In this code block, we change the size of the neighborhood (k=5), the value of the sample selection mechanism (Hc=0.8) and also, state that the META-DES algorithm should work in a hybrid dynamic selection with and weighting mode. The library accepts the change of several hyper-parameters. A list containing each one for all technique available as well as its impact in the algorithm is presented in the API Reference.

Applying the Dynamic Frienemy Pruning (DFP)

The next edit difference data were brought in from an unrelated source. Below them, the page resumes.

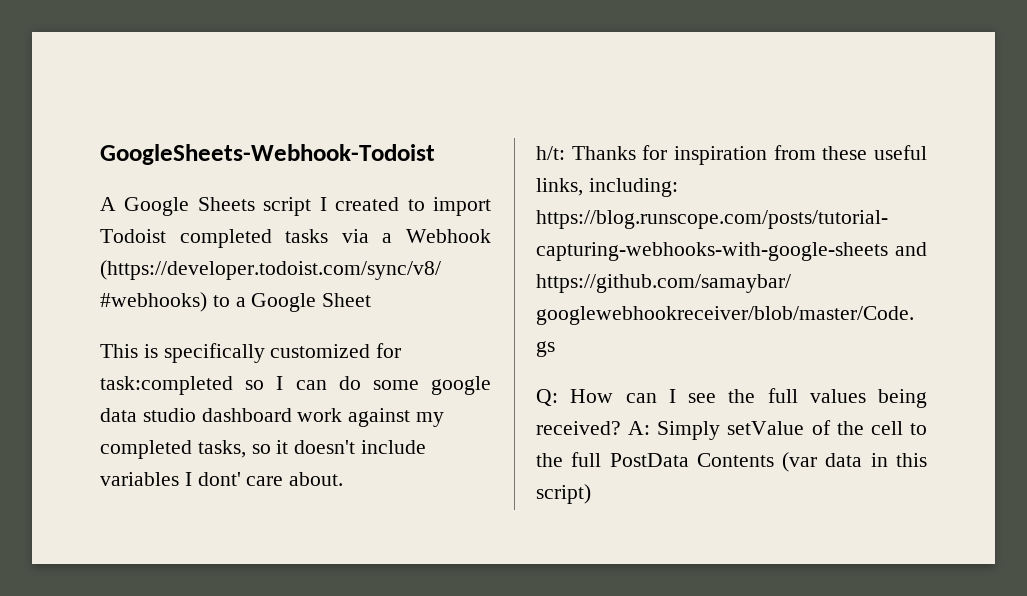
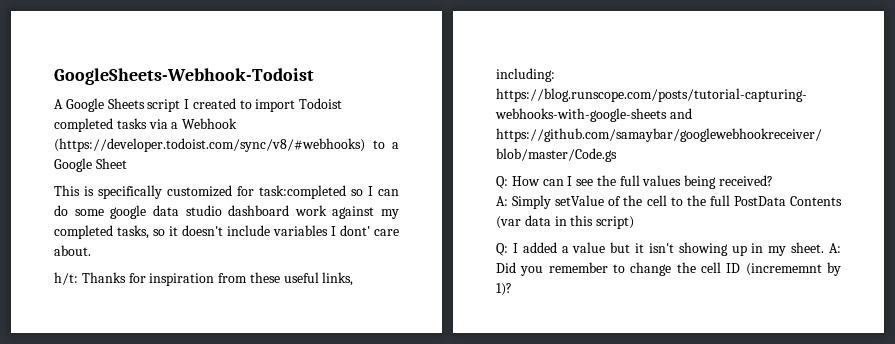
(621, 428) none -> (774, 180) //
(591, 494) none -> [496,242,841,256] [496,262,841,276] [496,283,512,296] // Q: I added a value but it isn't showing up in my sheet. A: Did you remember to change the cell ID (incrememnt by 1)?

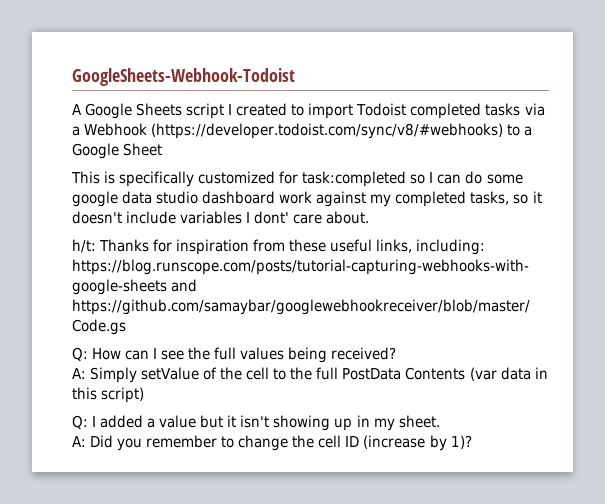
(825, 247) none -> (440, 421) //
[745,263,822,276] (incrememnt -> [363,435,426,449] (increase

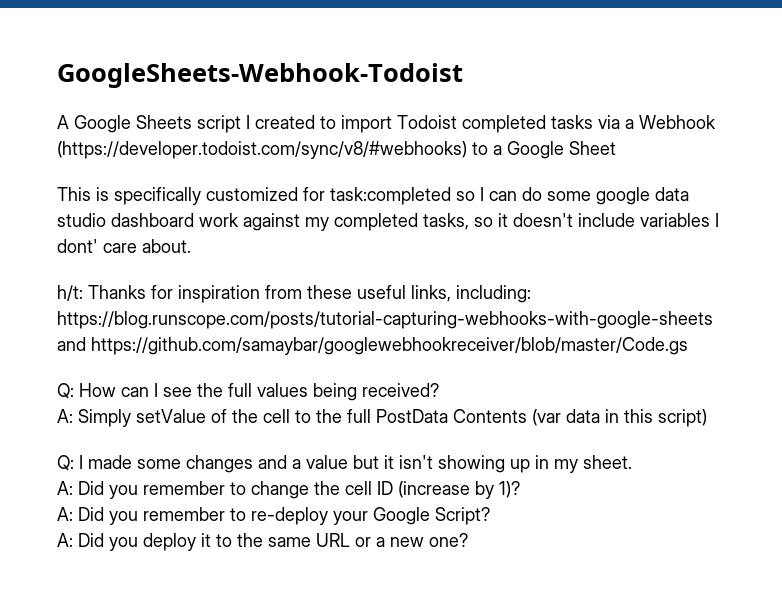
[100,415,144,428] added -> [88,455,287,473] made some changes and
(472, 442) none -> [57,507,490,525] [57,533,468,551] // A: Did you remember to re-deploy your Google Script? // A: Did you deploy it to the same URL or a new one?

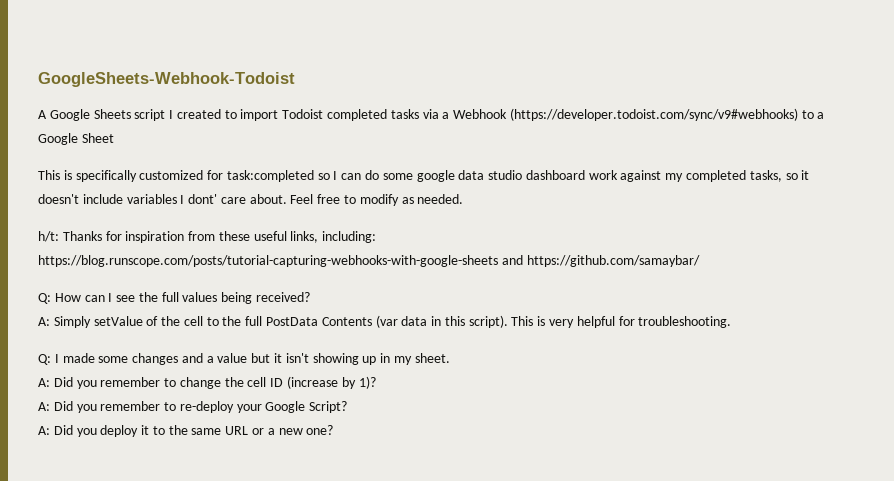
[57,141,467,159] (https://developer.todoist.com/sync/v8/#webhooks) -> [509,108,798,121] (https://developer.todoist.com/sync/v9#webhooks)
(191, 246) none -> [290,194,464,206] Feel free to modify as needed.
[91,337,688,355] https://github.com/samaybar/googlewebhookreceiver/blob/master/Code.gs -> [526,255,700,267] https://github.com/samaybar/
[658,409,707,427] script) -> [468,315,732,328] script). This is very helpful for troubleshooting.

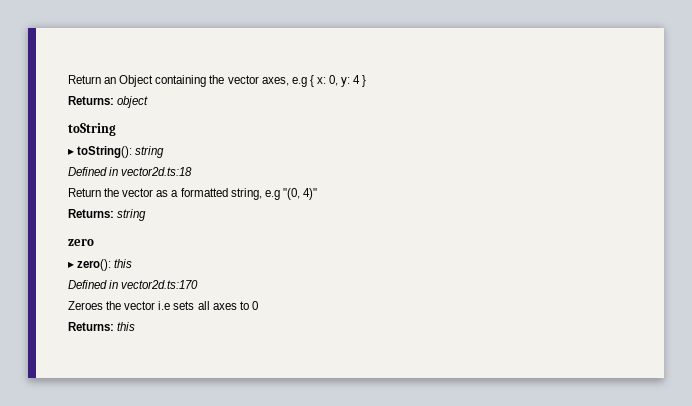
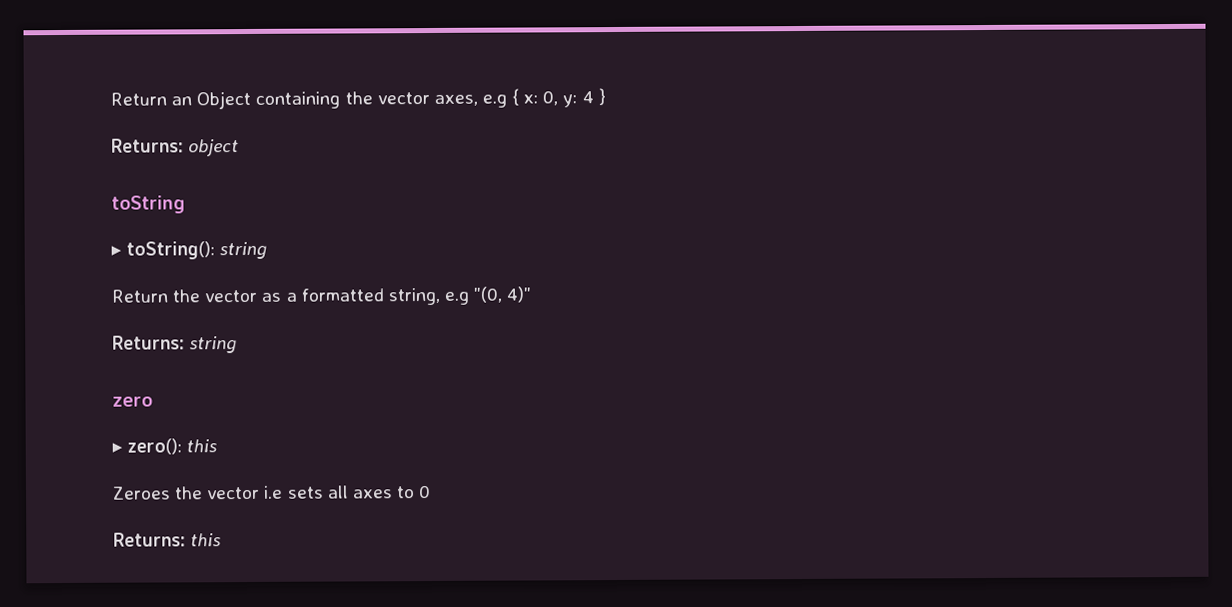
[68,167,193,176] // Defined in vector2d.ts:18 -> (268, 250) none
[68,280,199,289] // Defined in vector2d.ts:170 -> (218, 446) none

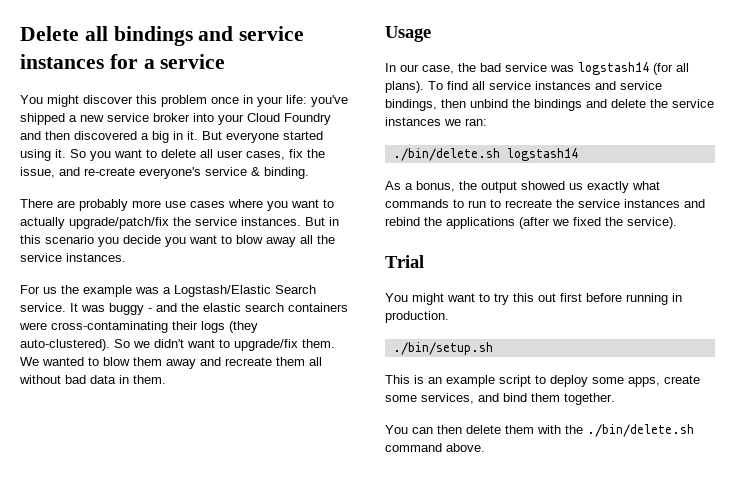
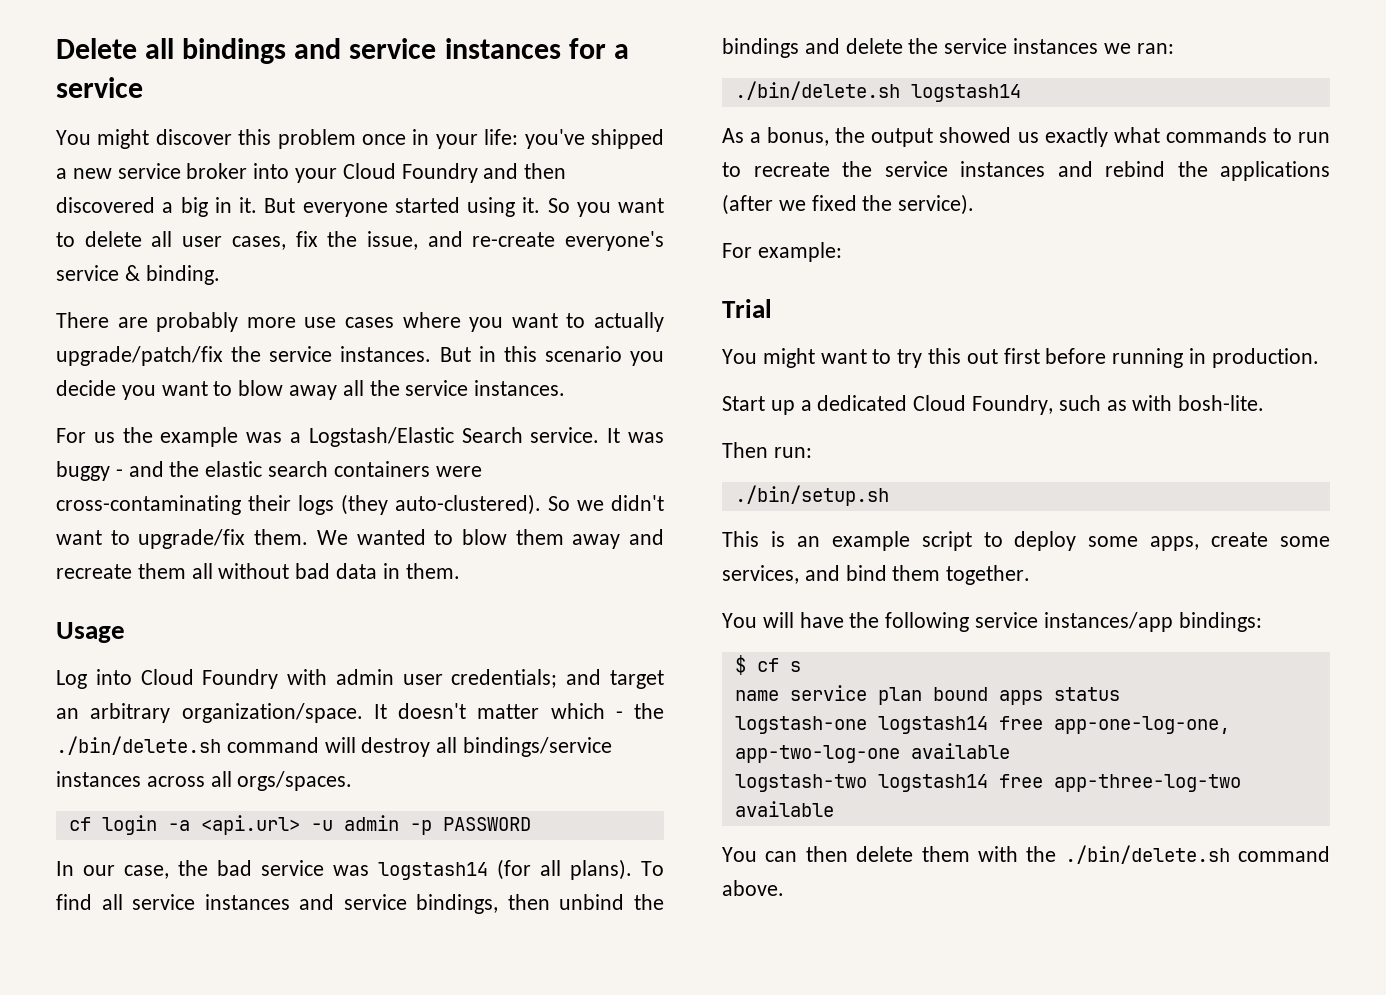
(431, 34) none -> [56,669,664,689] [56,703,664,723] [56,736,613,757] [56,771,353,791] [68,815,531,835] // Log into Cloud Foundry with admin user credentials; and target an arbitrary organization/space. It doesn't matter which - the ./bin/delete.sh command will destroy all bindings/service instances across all orgs/spaces. // cf login -a <api.url> -u admin -p PASSWORD
(677, 223) none -> [722,242,842,262] // For example:
(449, 317) none -> [722,395,1265,415] [722,442,812,458] // Start up a dedicated Cloud Foundry, such as with bosh-lite. // Then run:
(615, 399) none -> [722,612,1262,632] [734,655,801,675] [734,685,1120,705] [734,716,1230,734] [734,743,1010,763] [734,774,1241,792] [734,801,834,817] // You will have the following service instances/app bindings: // $ cf s // name service plan bound apps status // logstash-one logstash14 free app-one-log-one, app-two-log-one available // logstash-two logstash14 free app-three-log-two available

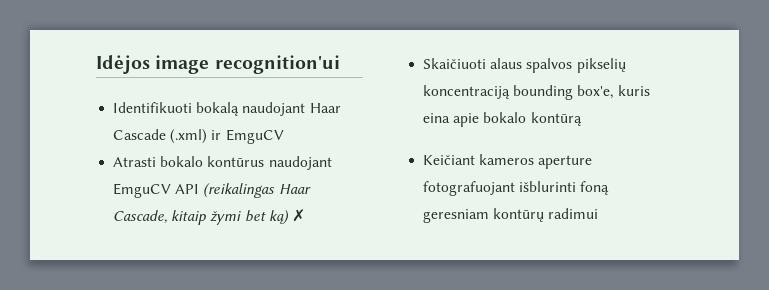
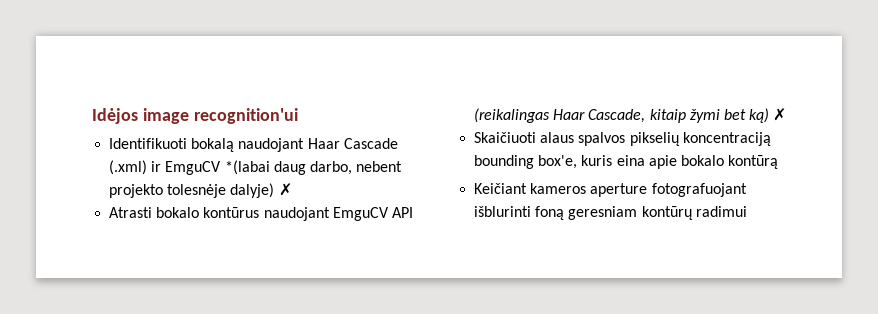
(284, 136) none -> [224,160,403,175] [109,183,292,198] *(labai daug darbo, nebent projekto tolesnėje dalyje) ✗

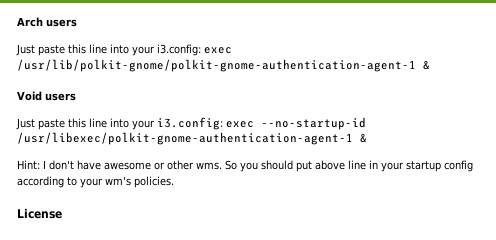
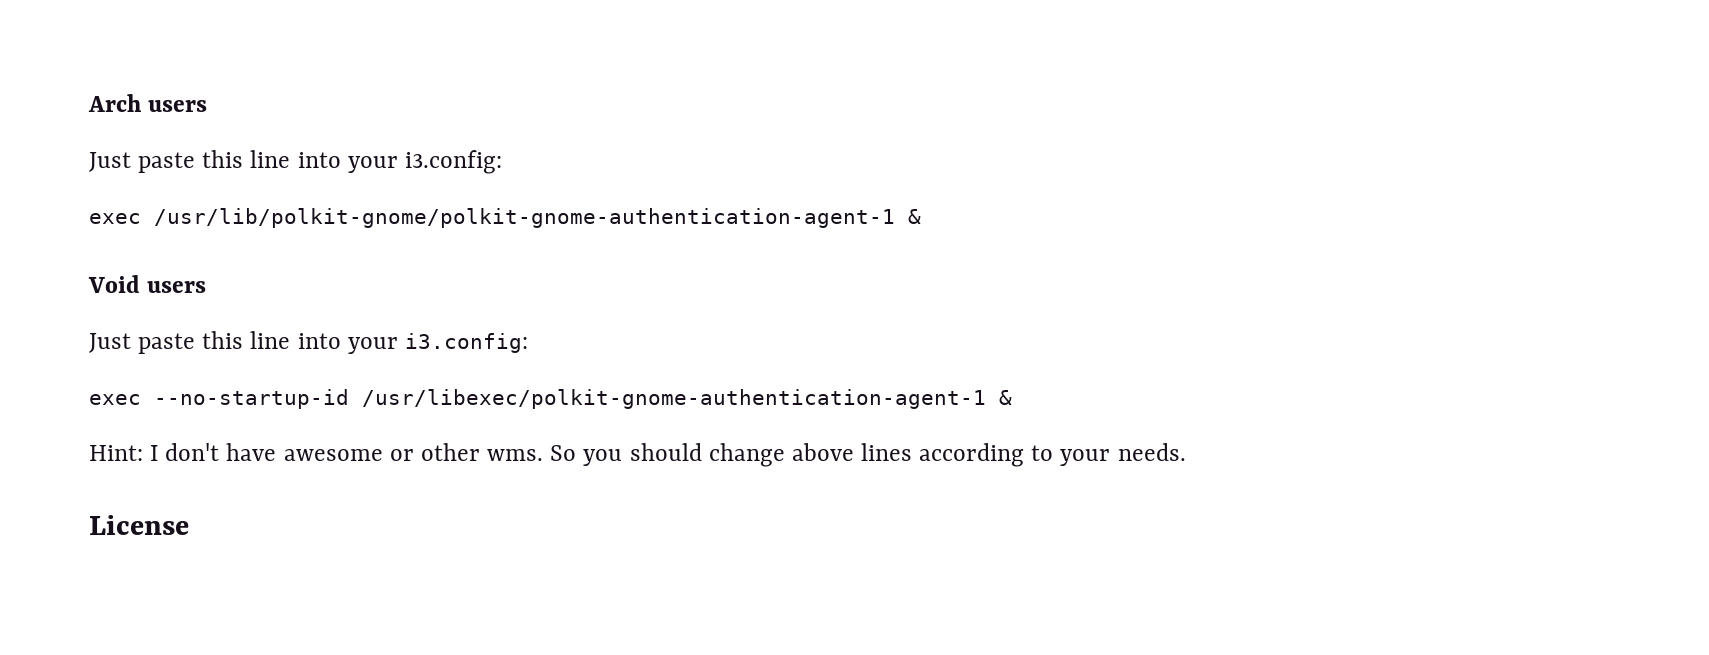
(201, 50) none -> (502, 162) //
(223, 123) none -> (528, 343) //
[296,160,473,172] put above line in your startup config -> [708,443,913,467] change above lines
[105,176,174,188] wm's policies. -> [1117,443,1186,461] needs.

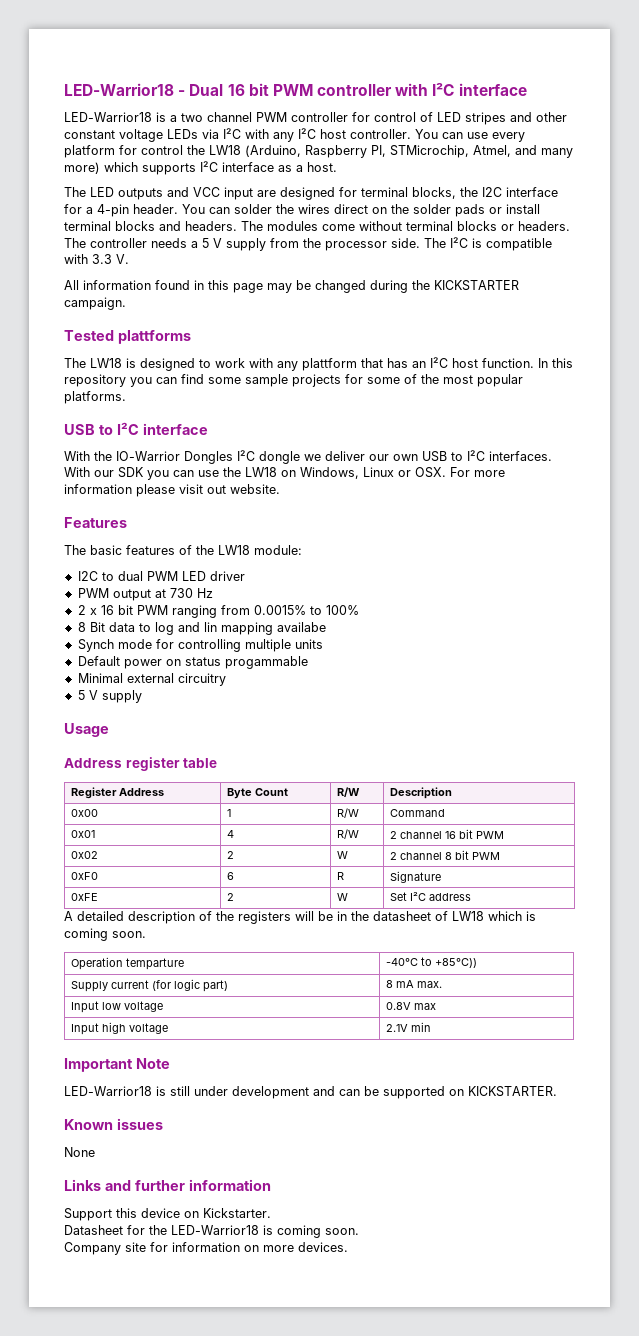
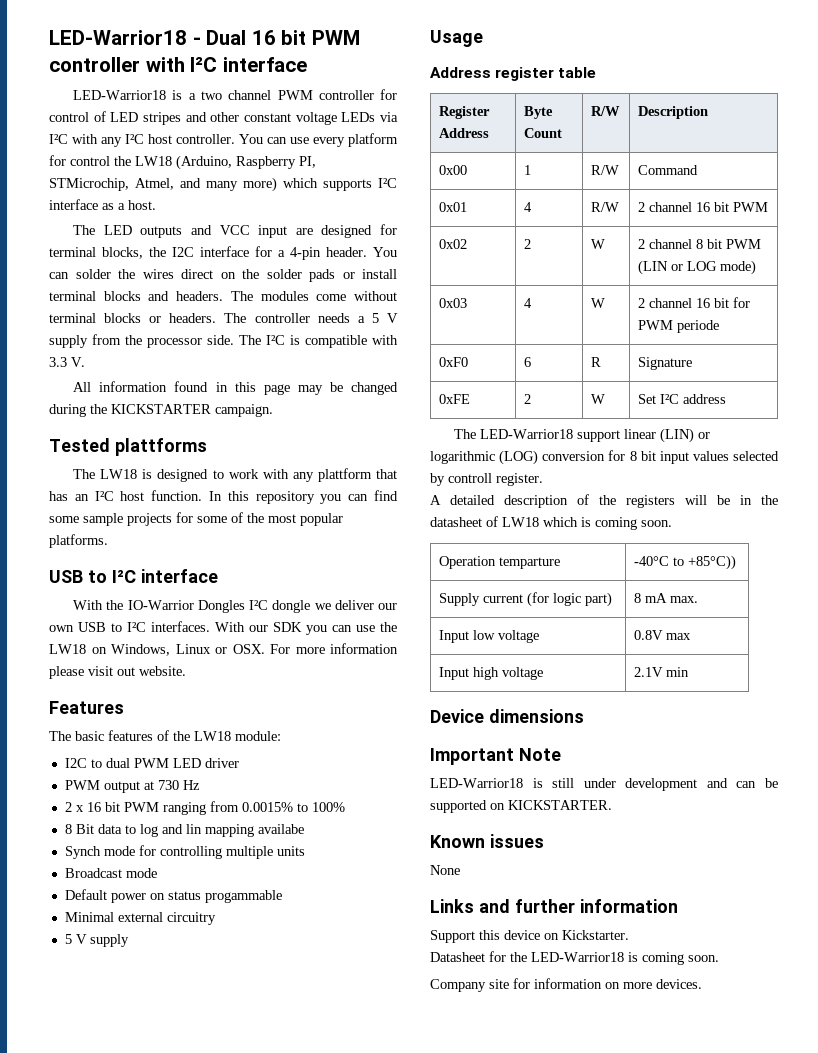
(323, 644) none -> [64,868,157,878] // Broadcast mode
(501, 856) none -> [637,260,756,275] [438,298,467,308] [523,298,532,308] [590,298,605,308] [637,297,750,308] [637,320,719,333] (LIN or LOG mode) // 0x03 | 4 | W | 2 channel 16 bit for PWM periode
(472, 897) none -> [454,428,711,443] [430,450,779,465] [430,473,543,486] // The LED-Warrior18 support linear (LIN) or logarithmic (LOG) conversion for 8 bit input values selected by controll register.
(432, 1027) none -> [430,709,584,723] // Device dimensions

The library also implements the Dynamic Frienemy Pruning (DFP) proposed in [1]. So any dynamic selection technique can be applied using the FIRE (Frienemy Indecision Region Dynamic Ensemble Selection) framework. That is easily done by setting the DFP to true when initializing a DS technique. In this example, we show how to start the FIRE-KNORA-U, FIRE-KNORA-E and FIRE-MCB techniques.

fire_knorau = KNORAU(pool_classifiers, DFP=True)
fire_kne = KNORAE(pool_classifiers, DFP=True)
fire_mcb = MCB(pool_classifiers, DFP=True)

We can also set the size of the neighborhood that is used to decide whether the query sample is located in a safe region or in an indecision region (safe_k):

fire_knorau = KNORAU(pool_classifiers, DFP=True, safe_k=3)
fire_kne = KNORAE(pool_classifiers, DFP=True, safe_k=5)
fire_mcb = MCB(pool_classifiers, DFP=True, safe_k=7)

So, the fire_knorau will use a neighborhood composed of 3 samples, fire_knorae of 5 and fire_mcb of 7 in order to compute whether a given sample is located in a indecision or safe region.

More tutorials on how to use different aspects of the library can be found in examples page

References

[1]: Oliveira, D.V.R., Cavalcanti, G.D.C. and Sabourin, R., Online Pruning of Base Classifiers for Dynamic Ensemble Selection, Pattern Recognition, vol. 72, December 2017, pp 44-58.